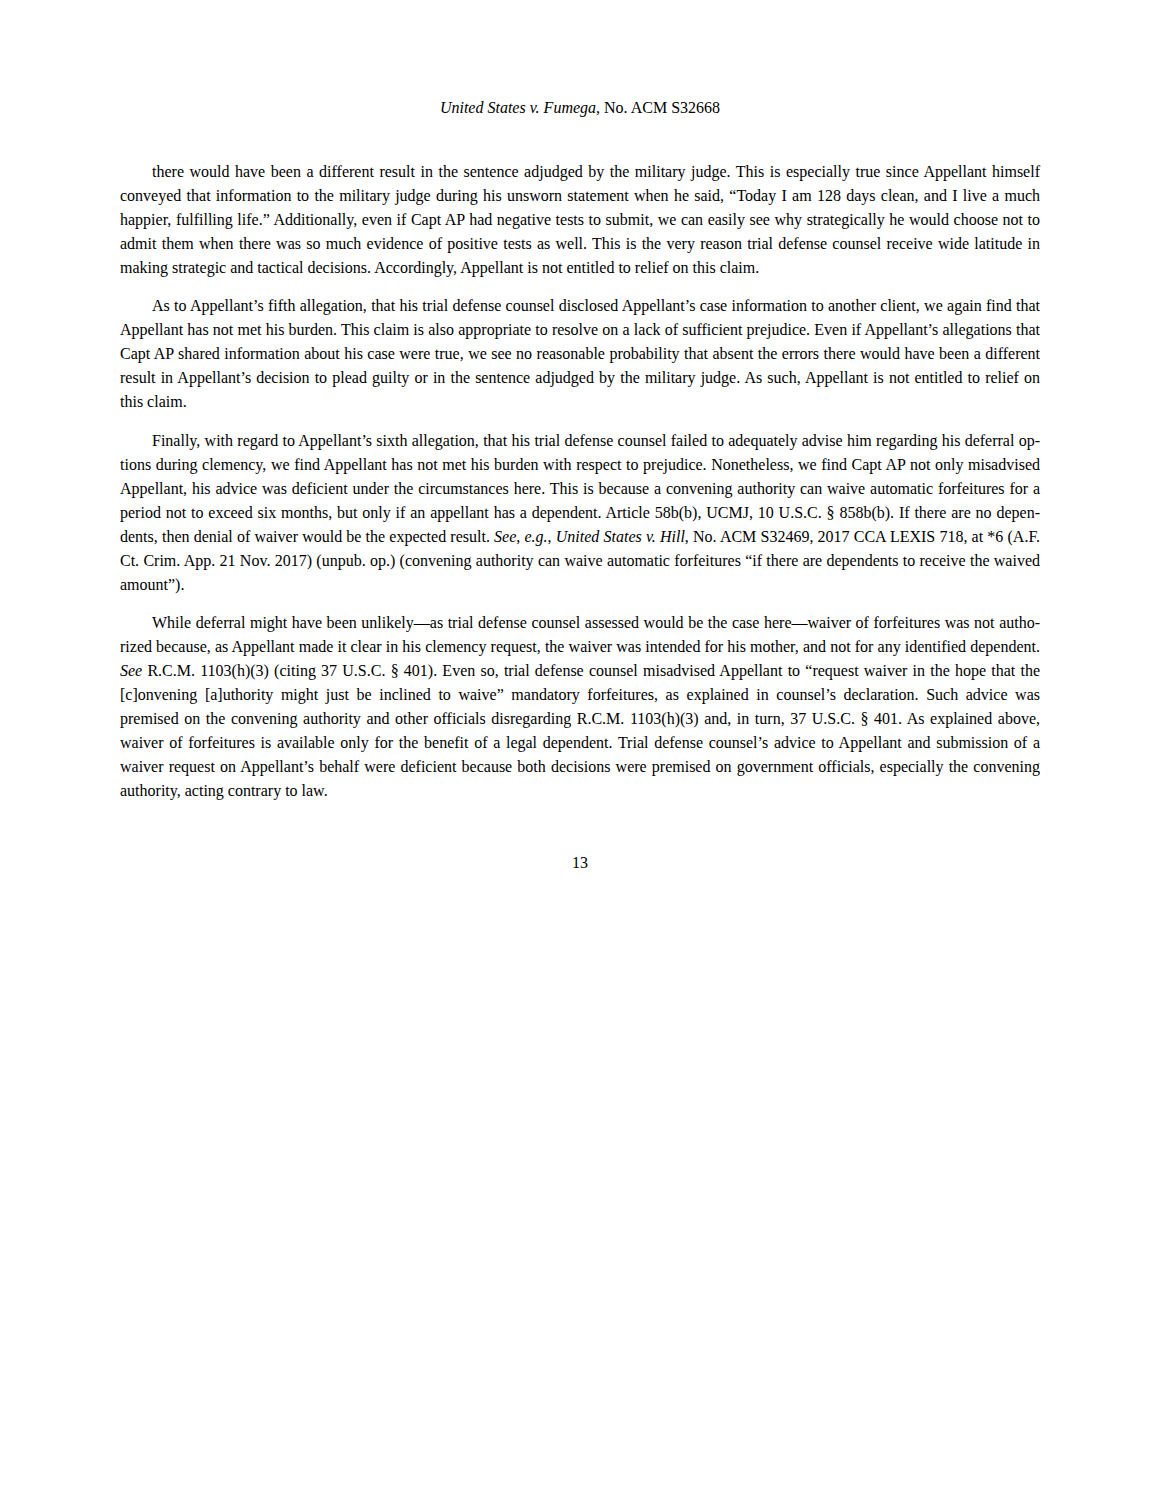United States v. Fumega, No. ACM S32668
there would have been a different result in the sentence adjudged by the military judge. This is especially true since Appellant himself conveyed that information to the military judge during his unsworn statement when he said, “Today I am 128 days clean, and I live a much happier, fulfilling life.” Additionally, even if Capt AP had negative tests to submit, we can easily see why strategically he would choose not to admit them when there was so much evidence of positive tests as well. This is the very reason trial defense counsel receive wide latitude in making strategic and tactical decisions. Accordingly, Appellant is not entitled to relief on this claim.
As to Appellant’s fifth allegation, that his trial defense counsel disclosed Appellant’s case information to another client, we again find that Appellant has not met his burden. This claim is also appropriate to resolve on a lack of sufficient prejudice. Even if Appellant’s allegations that Capt AP shared information about his case were true, we see no reasonable probability that absent the errors there would have been a different result in Appellant’s decision to plead guilty or in the sentence adjudged by the military judge. As such, Appellant is not entitled to relief on this claim.
Finally, with regard to Appellant’s sixth allegation, that his trial defense counsel failed to adequately advise him regarding his deferral options during clemency, we find Appellant has not met his burden with respect to prejudice. Nonetheless, we find Capt AP not only misadvised Appellant, his advice was deficient under the circumstances here. This is because a convening authority can waive automatic forfeitures for a period not to exceed six months, but only if an appellant has a dependent. Article 58b(b), UCMJ, 10 U.S.C. § 858b(b). If there are no dependents, then denial of waiver would be the expected result. See, e.g., United States v. Hill, No. ACM S32469, 2017 CCA LEXIS 718, at *6 (A.F. Ct. Crim. App. 21 Nov. 2017) (unpub. op.) (convening authority can waive automatic forfeitures “if there are dependents to receive the waived amount”).
While deferral might have been unlikely—as trial defense counsel assessed would be the case here—waiver of forfeitures was not authorized because, as Appellant made it clear in his clemency request, the waiver was intended for his mother, and not for any identified dependent. See R.C.M. 1103(h)(3) (citing 37 U.S.C. § 401). Even so, trial defense counsel misadvised Appellant to “request waiver in the hope that the [c]onvening [a]uthority might just be inclined to waive” mandatory forfeitures, as explained in counsel’s declaration. Such advice was premised on the convening authority and other officials disregarding R.C.M. 1103(h)(3) and, in turn, 37 U.S.C. § 401. As explained above, waiver of forfeitures is available only for the benefit of a legal dependent. Trial defense counsel’s advice to Appellant and submission of a waiver request on Appellant’s behalf were deficient because both decisions were premised on government officials, especially the convening authority, acting contrary to law.
13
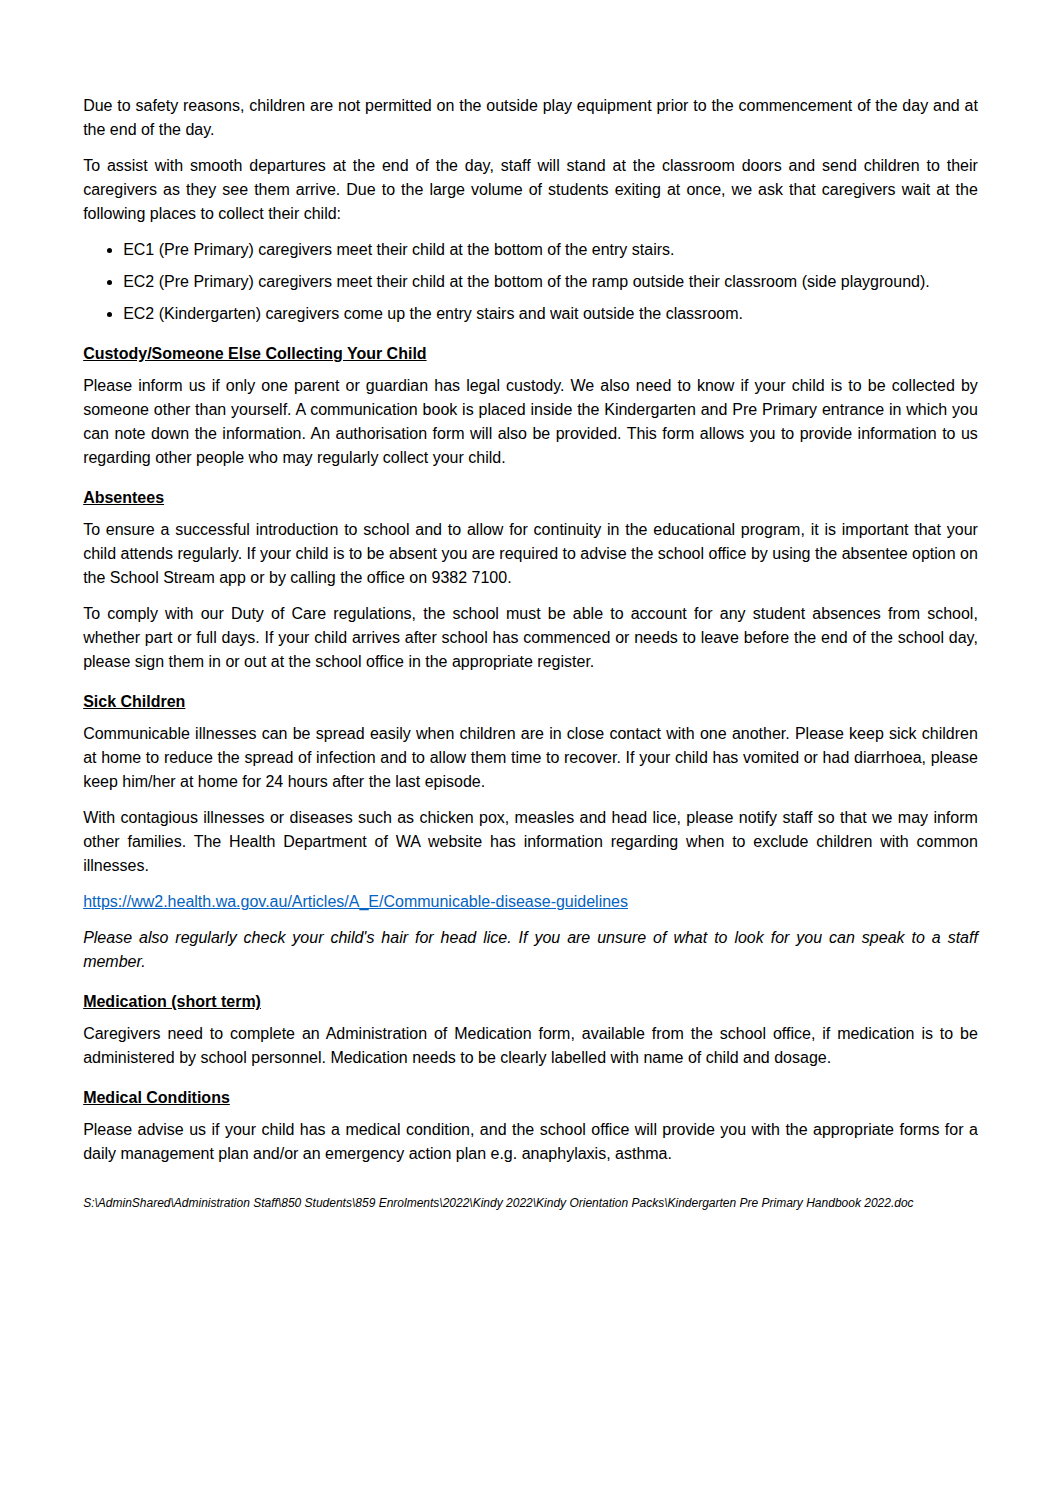Due to safety reasons, children are not permitted on the outside play equipment prior to the commencement of the day and at the end of the day.
To assist with smooth departures at the end of the day, staff will stand at the classroom doors and send children to their caregivers as they see them arrive. Due to the large volume of students exiting at once, we ask that caregivers wait at the following places to collect their child:
EC1 (Pre Primary) caregivers meet their child at the bottom of the entry stairs.
EC2 (Pre Primary) caregivers meet their child at the bottom of the ramp outside their classroom (side playground).
EC2 (Kindergarten) caregivers come up the entry stairs and wait outside the classroom.
Custody/Someone Else Collecting Your Child
Please inform us if only one parent or guardian has legal custody. We also need to know if your child is to be collected by someone other than yourself. A communication book is placed inside the Kindergarten and Pre Primary entrance in which you can note down the information. An authorisation form will also be provided. This form allows you to provide information to us regarding other people who may regularly collect your child.
Absentees
To ensure a successful introduction to school and to allow for continuity in the educational program, it is important that your child attends regularly. If your child is to be absent you are required to advise the school office by using the absentee option on the School Stream app or by calling the office on 9382 7100.
To comply with our Duty of Care regulations, the school must be able to account for any student absences from school, whether part or full days. If your child arrives after school has commenced or needs to leave before the end of the school day, please sign them in or out at the school office in the appropriate register.
Sick Children
Communicable illnesses can be spread easily when children are in close contact with one another. Please keep sick children at home to reduce the spread of infection and to allow them time to recover. If your child has vomited or had diarrhoea, please keep him/her at home for 24 hours after the last episode.
With contagious illnesses or diseases such as chicken pox, measles and head lice, please notify staff so that we may inform other families. The Health Department of WA website has information regarding when to exclude children with common illnesses.
https://ww2.health.wa.gov.au/Articles/A_E/Communicable-disease-guidelines
Please also regularly check your child's hair for head lice. If you are unsure of what to look for you can speak to a staff member.
Medication (short term)
Caregivers need to complete an Administration of Medication form, available from the school office, if medication is to be administered by school personnel. Medication needs to be clearly labelled with name of child and dosage.
Medical Conditions
Please advise us if your child has a medical condition, and the school office will provide you with the appropriate forms for a daily management plan and/or an emergency action plan e.g. anaphylaxis, asthma.
S:\AdminShared\Administration Staff\850 Students\859 Enrolments\2022\Kindy 2022\Kindy Orientation Packs\Kindergarten Pre Primary Handbook 2022.doc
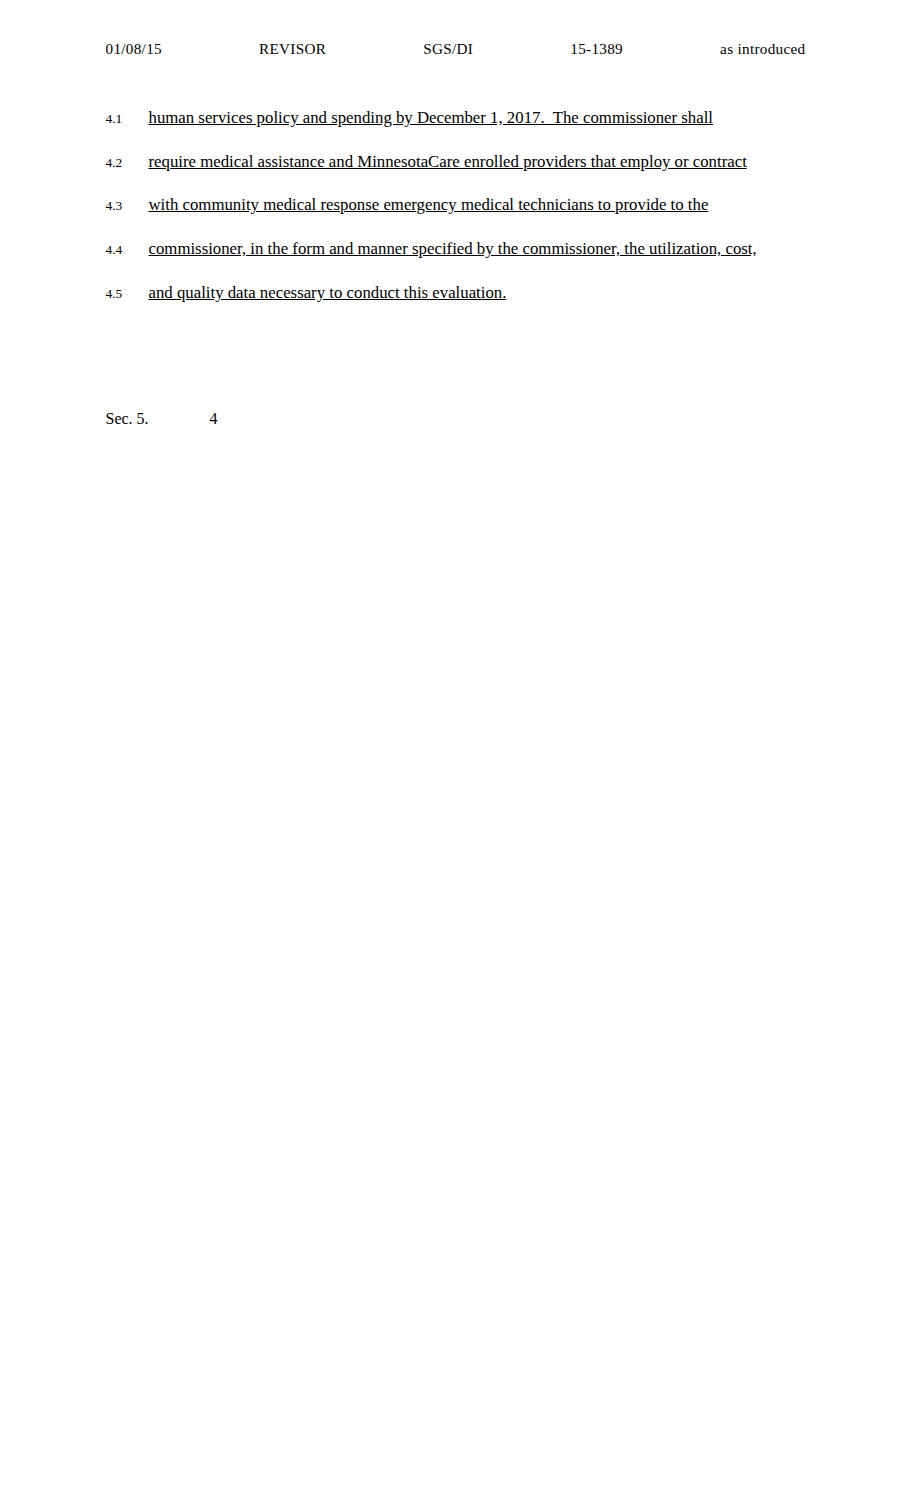01/08/15 REVISOR SGS/DI 15-1389 as introduced
4.1
human services policy and spending by December 1, 2017. The commissioner shall
4.2
require medical assistance and MinnesotaCare enrolled providers that employ or contract
4.3
with community medical response emergency medical technicians to provide to the
4.4
commissioner, in the form and manner specified by the commissioner, the utilization, cost,
4.5
and quality data necessary to conduct this evaluation.
Sec. 5. 4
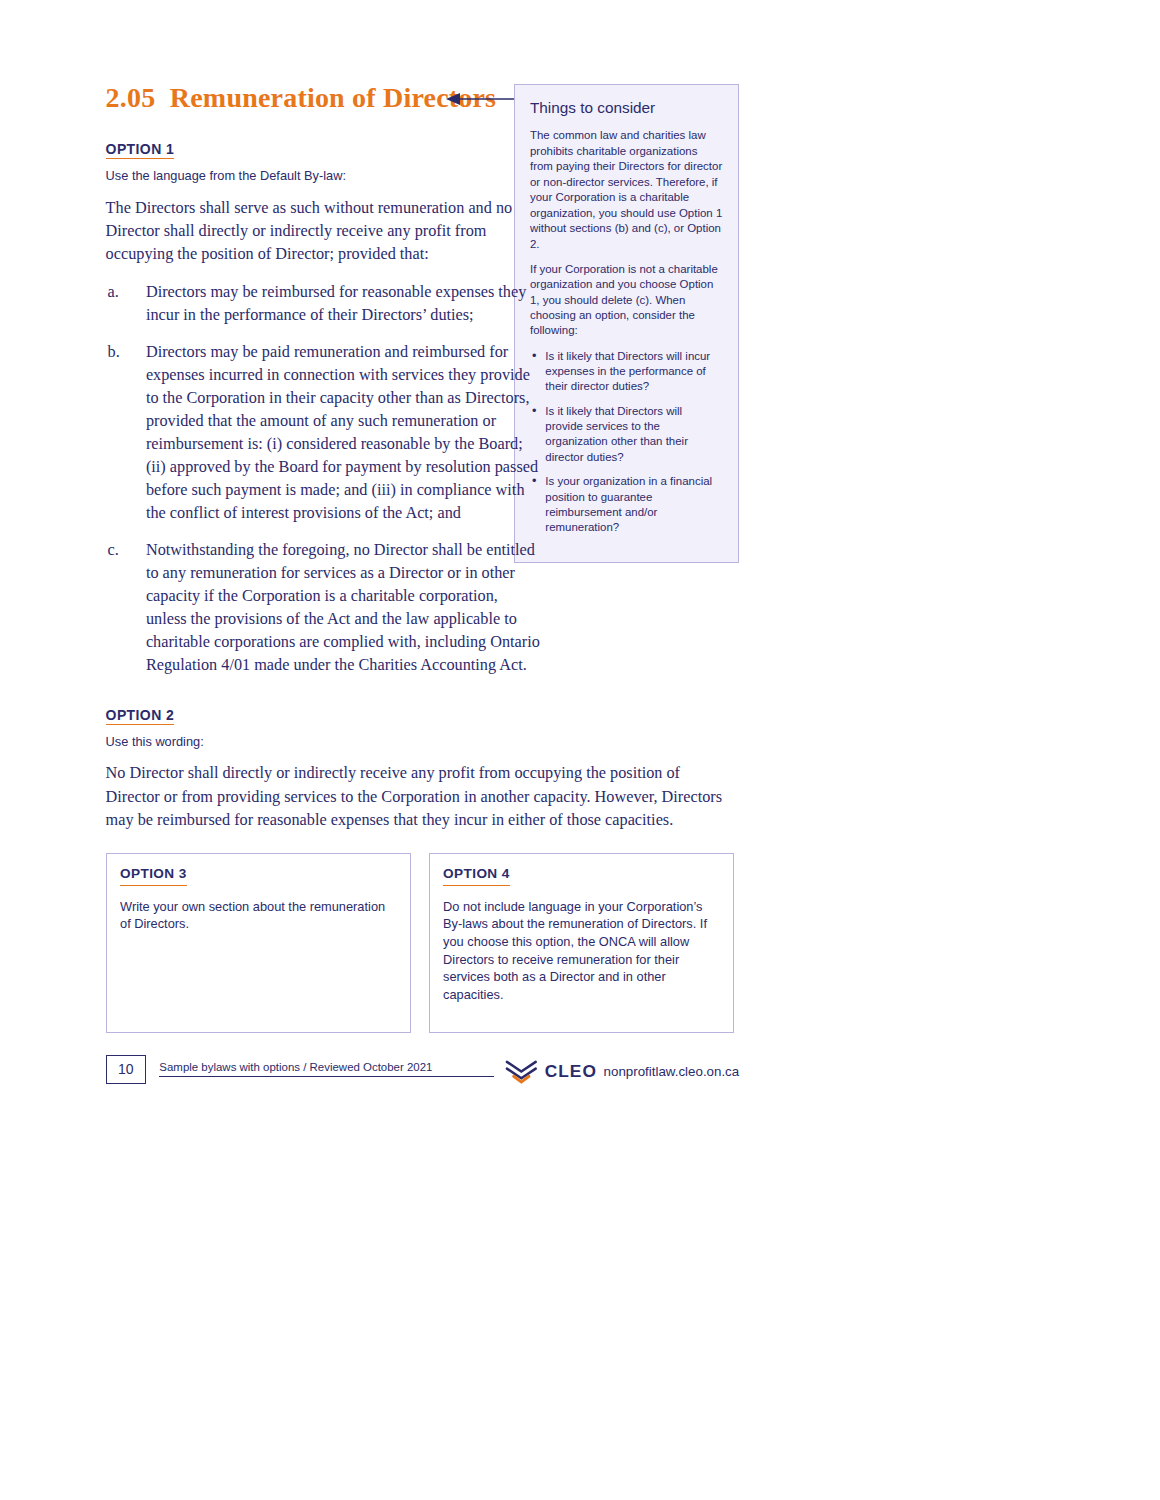Things to consider
The common law and charities law prohibits charitable organizations from paying their Directors for director or non-director services. Therefore, if your Corporation is a charitable organization, you should use Option 1 without sections (b) and (c), or Option 2.
If your Corporation is not a charitable organization and you choose Option 1, you should delete (c). When choosing an option, consider the following:
Is it likely that Directors will incur expenses in the performance of their director duties?
Is it likely that Directors will provide services to the organization other than their director duties?
Is your organization in a financial position to guarantee reimbursement and/or remuneration?
2.05 Remuneration of Directors
OPTION 1
Use the language from the Default By-law:
The Directors shall serve as such without remuneration and no Director shall directly or indirectly receive any profit from occupying the position of Director; provided that:
Directors may be reimbursed for reasonable expenses they incur in the performance of their Directors’ duties;
Directors may be paid remuneration and reimbursed for expenses incurred in connection with services they provide to the Corporation in their capacity other than as Directors, provided that the amount of any such remuneration or reimbursement is: (i) considered reasonable by the Board; (ii) approved by the Board for payment by resolution passed before such payment is made; and (iii) in compliance with the conflict of interest provisions of the Act; and
Notwithstanding the foregoing, no Director shall be entitled to any remuneration for services as a Director or in other capacity if the Corporation is a charitable corporation, unless the provisions of the Act and the law applicable to charitable corporations are complied with, including Ontario Regulation 4/01 made under the Charities Accounting Act.
OPTION 2
Use this wording:
No Director shall directly or indirectly receive any profit from occupying the position of Director or from providing services to the Corporation in another capacity. However, Directors may be reimbursed for reasonable expenses that they incur in either of those capacities.
OPTION 3
Write your own section about the remuneration of Directors.
OPTION 4
Do not include language in your Corporation’s By-laws about the remuneration of Directors. If you choose this option, the ONCA will allow Directors to receive remuneration for their services both as a Director and in other capacities.
10
Sample bylaws with options / Reviewed October 2021
CLEO nonprofitlaw.cleo.on.ca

☆ ☆ ☆ ☆

Begin at the first line of the material and copy each line exactly through the one containing "As to Appellant’s". Omit pictures.

United States v. Fumega, No. ACM S32668
there would have been a different result in the sentence adjudged by the military judge. This is especially true since Appellant himself conveyed that information to the military judge during his unsworn statement when he said, “Today I am 128 days clean, and I live a much happier, fulfilling life.” Additionally, even if Capt AP had negative tests to submit, we can easily see why strategically he would choose not to admit them when there was so much evidence of positive tests as well. This is the very reason trial defense counsel receive wide latitude in making strategic and tactical decisions. Accordingly, Appellant is not entitled to relief on this claim.
As to Appellant’s fifth allegation, that his trial defense counsel disclosed Appellant’s case information to another client, we again find that Appellant has not met his burden. This claim is also appropriate to resolve on a lack of sufficient prejudice. Even if Appellant’s allegations that Capt AP shared information about his case were true, we see no reasonable probability that absent the errors there would have been a different result in Appellant’s decision to plead guilty or in the sentence adjudged by the military judge. As such, Appellant is not entitled to relief on this claim.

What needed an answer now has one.